# Work instruction
Skip the pictures. Retype exactly, and only, the lines between the line holding "Table 5. Correlation" and the last line below, inclusive.

# Data section
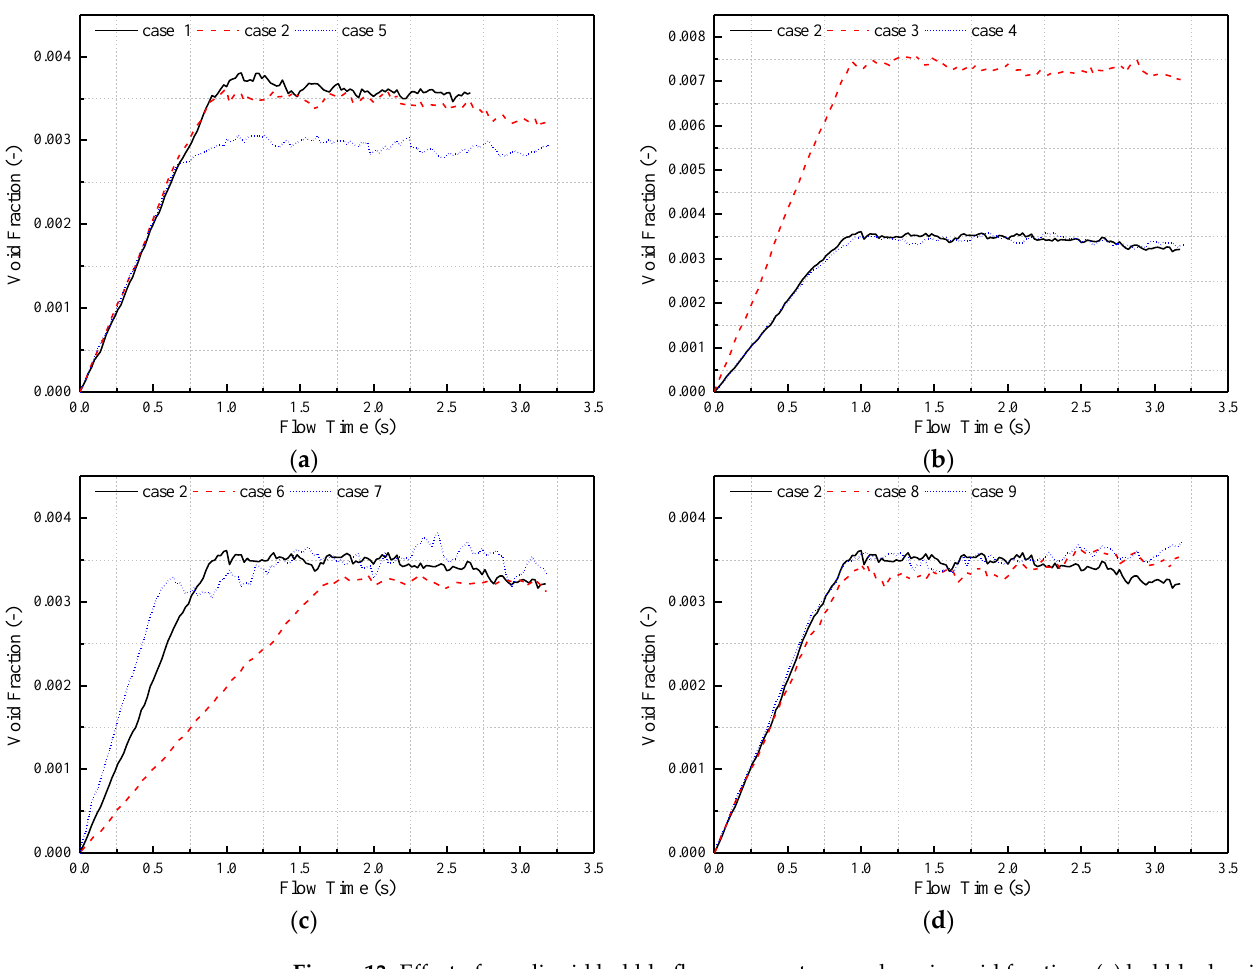
Figure 13. Effect of gas – liquid bubbly flow parameters on domain void fraction: ( a ) bubble density, ( b ) bubble diameter, ( c ) inlet velocity, and ( d ) bubble distribution.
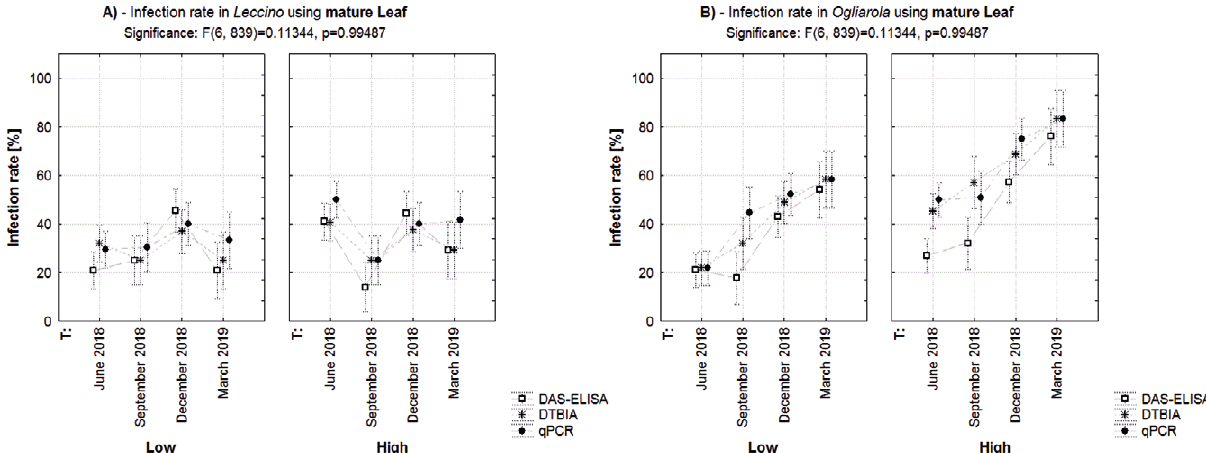
Figure 5. Mean Xylella fastidiosa infection rates in ‘Leccino’ (A) and ‘Ogliarola salentina’ (B) olive trees assessed using the host leaves, and three diagnostic assays at four diff erent sampling times (T).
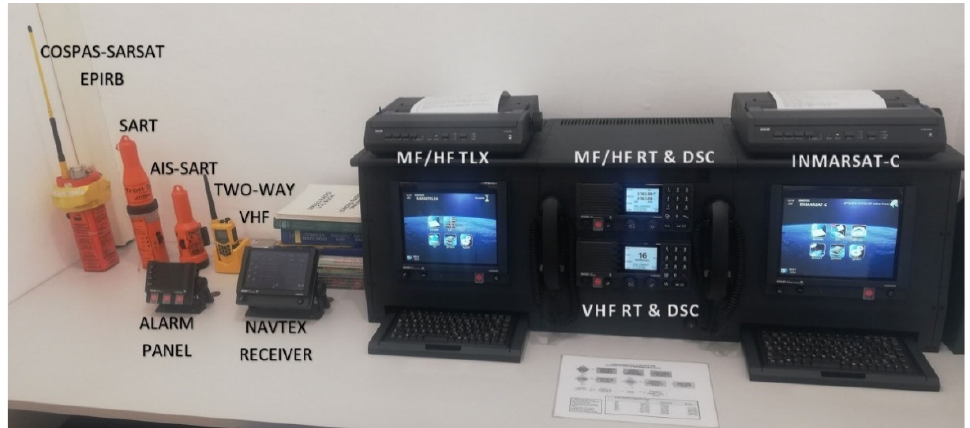
Figure 1. Typical Global Maritime Distress and Safety System (GMDSS) radio station and equipment for sea area A3.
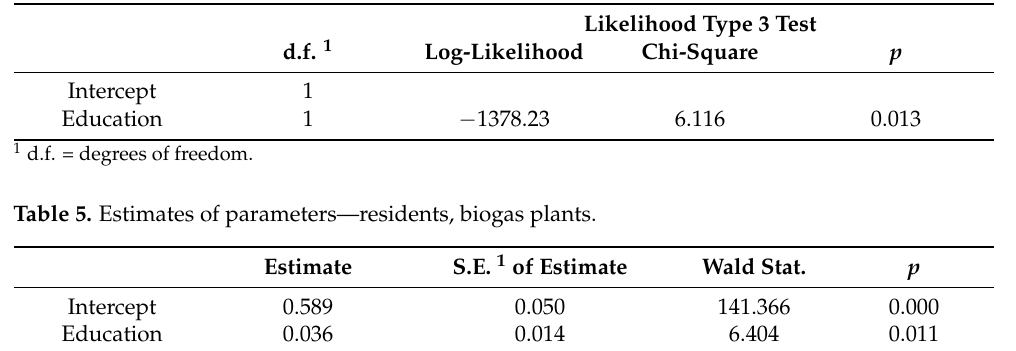
Table 4. Results of the regression model—residents, biogas plants.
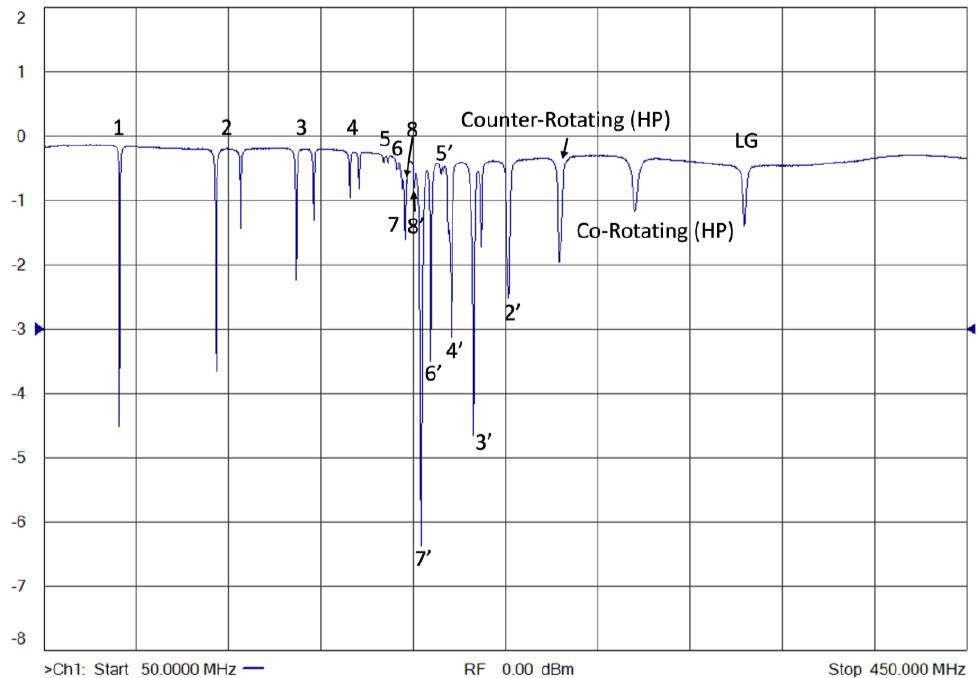
Figure 13. Measured S 11 full spectrum of the four-ring DT-RF coil prototype with both sodium and proton resonant structures connected, frequency sweep from 50 to 450 MHz. Numbers without apex refer to the LF resonant modes (1 to 8) with frequencies 81.8, 130.4, 162.1, 184.6, 197.7, 203.3, 205.1, 207.0 MHz. Numbers with apex refer to the HF resonant modes (8 ′ to 2 ′ ) with frequencies: 209.8, 213.6, 217.3, 222.0, 226.6, 237.9, 250.9 MHz. Counter-Rotating and co-rotating HP modes have fre-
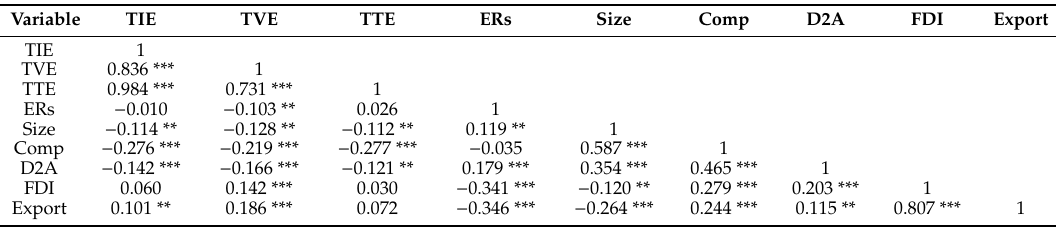
Table 5. Correlation coe ffi cients of all variables.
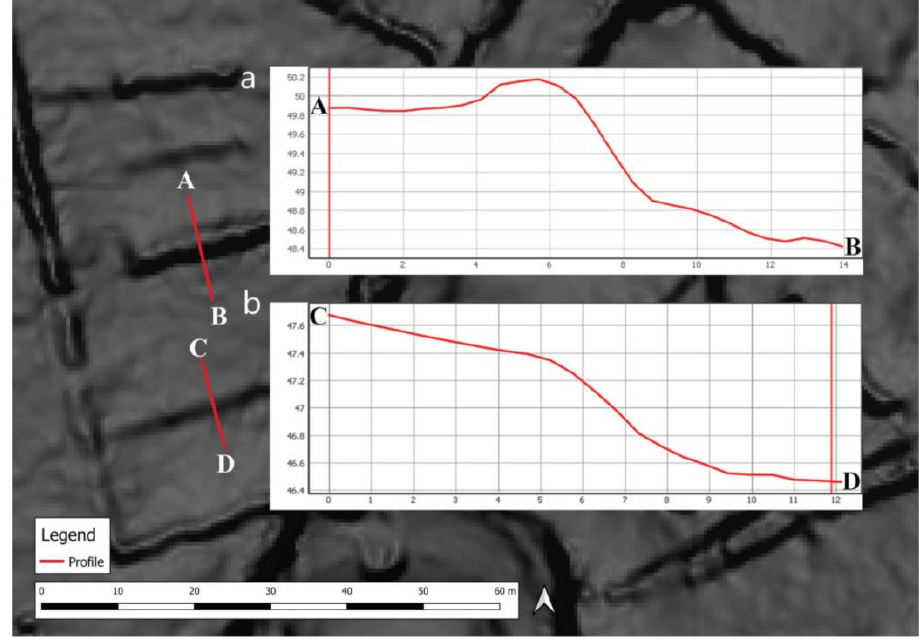
Figure 24. Screenshots of a QGIS session using the profile tool. ( a ) Surface profiles help to distinguish terrace slopes ( b ) from slopes that are overlain by a stone deposit (visualization:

# Answer to the exercise
Table 5. Correlation coe ffi cients of all variables.
Figure 24. Screenshots of a QGIS session using the profile tool. ( a ) Surface profiles help to distinguish terrace slopes ( b ) from slopes that are overlain by a stone deposit (visualization:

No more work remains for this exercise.